待って、ちょっと待って だってもう心臓が

 

「肌がすげぇ綺麗だな。」

 

全然持たない。

 

・・・・

 

『はい、ご注文のかしわとサビ焼きとアスパラ。手羽先は少し待ってね。』

 

トン とカウンターにお皿が置かれる。だけど流輝さんも私も目を向けられなかった。

 

…だって 何この距離 手を握られたまま 私の顔を覗き込むようにして見つめる彼の顔は それこそ

 

「…なに…」

 

唇にキス…されるんじゃないかと勘違いするくらいの距離だったから。

 

「…なぁ~んて。
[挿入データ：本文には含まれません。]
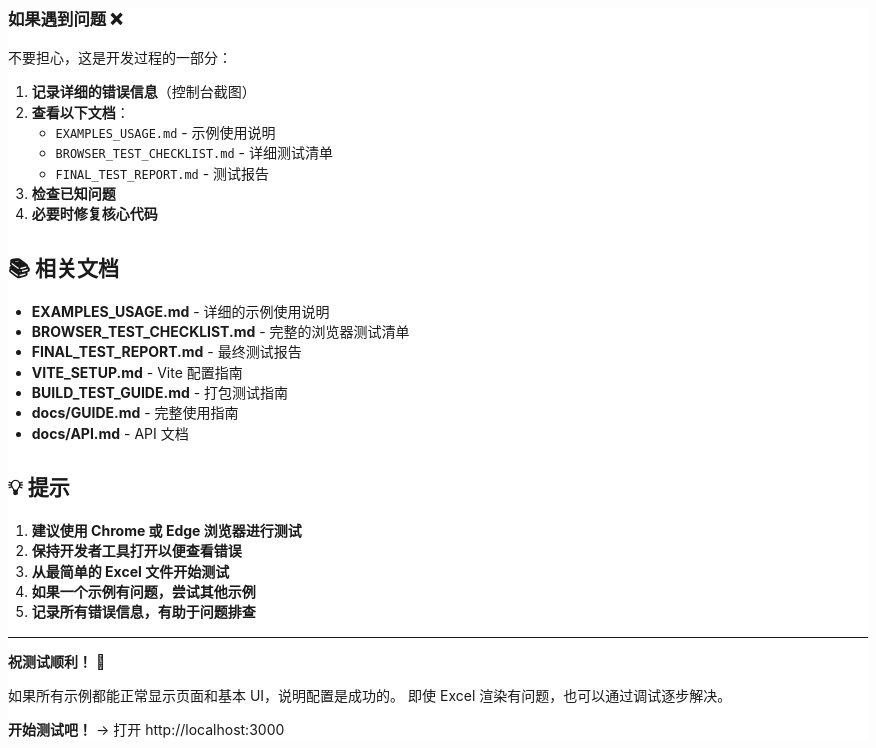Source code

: ### 如果遇到问题 ❌

不要担心，这是开发过程的一部分：

1. **记录详细的错误信息**（控制台截图）
2. **查看以下文档**：
   - `EXAMPLES_USAGE.md` - 示例使用说明
   - `BROWSER_TEST_CHECKLIST.md` - 详细测试清单
   - `FINAL_TEST_REPORT.md` - 测试报告
3. **检查已知问题**
4. **必要时修复核心代码**

## 📚 相关文档

- **EXAMPLES_USAGE.md** - 详细的示例使用说明
- **BROWSER_TEST_CHECKLIST.md** - 完整的浏览器测试清单
- **FINAL_TEST_REPORT.md** - 最终测试报告
- **VITE_SETUP.md** - Vite 配置指南
- **BUILD_TEST_GUIDE.md** - 打包测试指南
- **docs/GUIDE.md** - 完整使用指南
- **docs/API.md** - API 文档

## 💡 提示

1. **建议使用 Chrome 或 Edge 浏览器进行测试**
2. **保持开发者工具打开以便查看错误**
3. **从最简单的 Excel 文件开始测试**
4. **如果一个示例有问题，尝试其他示例**
5. **记录所有错误信息，有助于问题排查**

---

**祝测试顺利！** 🎉

如果所有示例都能正常显示页面和基本 UI，说明配置是成功的。
即使 Excel 渲染有问题，也可以通过调试逐步解决。

**开始测试吧！** → 打开 http://localhost:3000

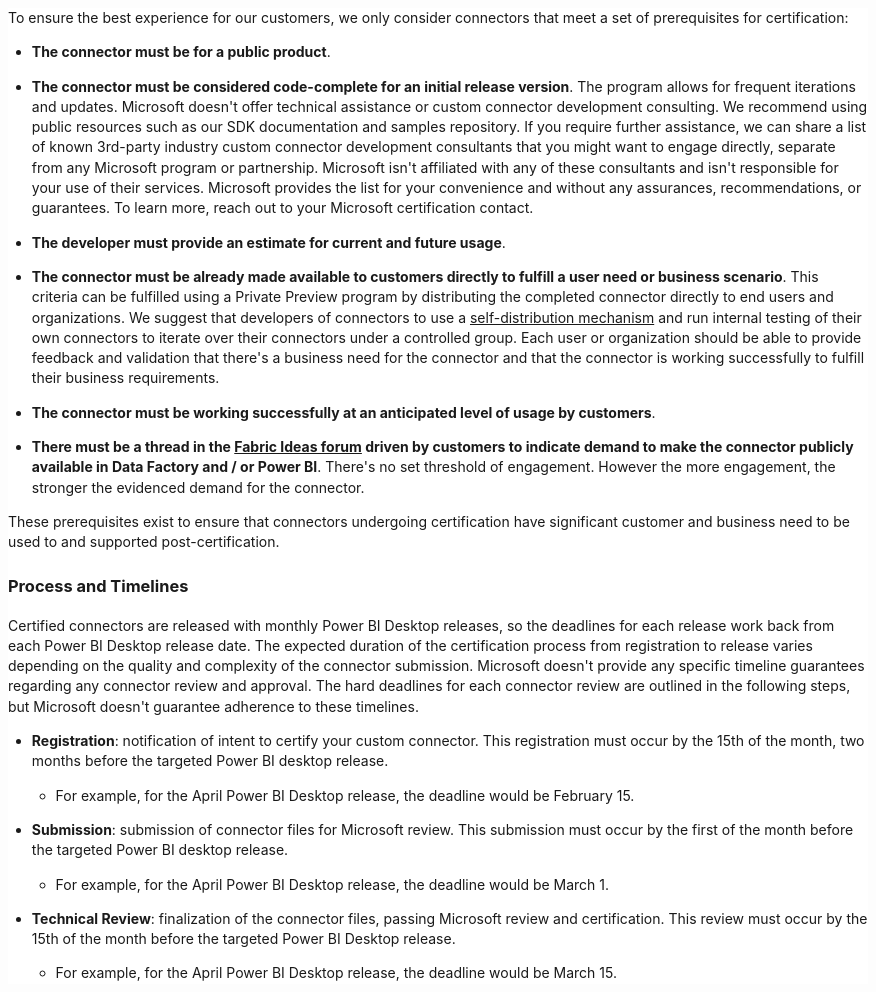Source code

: To ensure the best experience for our customers, we only consider connectors that meet a set of prerequisites for certification:

* **The connector must be for a public product**.

* **The connector must be considered code-complete for an initial release version**. The program allows for frequent iterations and updates. Microsoft doesn't offer technical assistance or custom connector development consulting. We recommend using public resources such as our SDK documentation and samples repository. If you require further assistance, we can share a list of known 3rd-party industry custom connector development consultants that you might want to engage directly, separate from any Microsoft program or partnership. Microsoft isn't affiliated with any of these consultants and isn't responsible for your use of their services. Microsoft provides the list for your convenience and without any assurances, recommendations, or guarantees. To learn more, reach out to your Microsoft certification contact.

* **The developer must provide an estimate for current and future usage**. 

* **The connector must be already made available to customers directly to fulfill a user need or business scenario**. This criteria can be fulfilled using a Private Preview program by distributing the completed connector directly to end users and organizations. We suggest that developers of connectors to use a [self-distribution mechanism](/power-query/install-sdk#self-distribution) and run internal testing of their own connectors to iterate over their connectors under a controlled group. Each user or organization should be able to provide feedback and validation that there's a business need for the connector and that the connector is working successfully to fulfill their business requirements.

* **The connector must be working successfully at an anticipated level of usage by customers**.

* **There must be a thread in the [Fabric Ideas forum](https://aka.ms/FabricIdeas) driven by customers to indicate demand to make the connector publicly available in Data Factory and / or Power BI**. There's no set threshold of engagement. However the more engagement, the stronger the evidenced demand for the connector.

These prerequisites exist to ensure that connectors undergoing certification have significant customer and business need to be used to and supported post-certification.

### Process and Timelines

Certified connectors are released with monthly Power BI Desktop releases, so the deadlines for each release work back from each Power BI Desktop release date. The expected duration of the certification process from registration to release varies depending on the quality and complexity of the connector submission. Microsoft doesn't provide any specific timeline guarantees regarding any connector review and approval. The hard deadlines for each connector review are outlined in the following steps, but Microsoft doesn't guarantee adherence to these timelines.

* **Registration**: notification of intent to certify your custom connector. This registration must occur by the 15th of the month, two months before the targeted Power BI desktop release.
  * For example, for the April Power BI Desktop release, the deadline would be February 15.

* **Submission**: submission of connector files for Microsoft review. This submission must occur by the first of the month before the targeted Power BI desktop release.
  * For example, for the April Power BI Desktop release, the deadline would be March 1.

* **Technical Review**: finalization of the connector files, passing Microsoft review and certification. This review must occur by the 15th of the month before the targeted Power BI Desktop release.
  * For example, for the April Power BI Desktop release, the deadline would be March 15.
」

 

どれくらい見つめ合っていただろう

 

流輝さんはフッと笑い、そして姿勢を戻し お皿から串を手に取る…だけど

 

「美味っ。お前も食う?」

 

私の口の前に差し出してきたアスパラ…

 

「…食う。」

 

「よし、食え。」

 

パクッと唇で挟めば

 

「クック…お前って犬みたいだな。」

 

スッと串を引いて 笑った。

 

「…。」

 

頬が熱い 心臓もドクドク鳴りっぱなし…

 

だって手、握ったままだよ…?


・・・・

 

それから伊吹ちゃんの話やどういうわけか鴨野橋くんの話をしてお互いビールをお替わり。

 

「あ、ここは私が払いますから。」

 

「ハァ?バカか、良いよ俺が払うよ。」

 

「今日給料日なんで!」

 

「イヤだね。俺が払う。」

 

「じゃ割り勘で!!」

 

「あのな…そういうフェアぶりたい女を歓迎すんの、貧しい草食男子だけなんだよ。バカにすんな。」

 

「でも!」

 

「ハイハイ、外で待ってろ。」

 

トンッ

 

レジの前でバタバタと言い争い…背をトンと押されるまで

 

「強情っぱりぃ!」

 

ずっとお互いの手を握りっぱなしだった私たち…どうかしてる。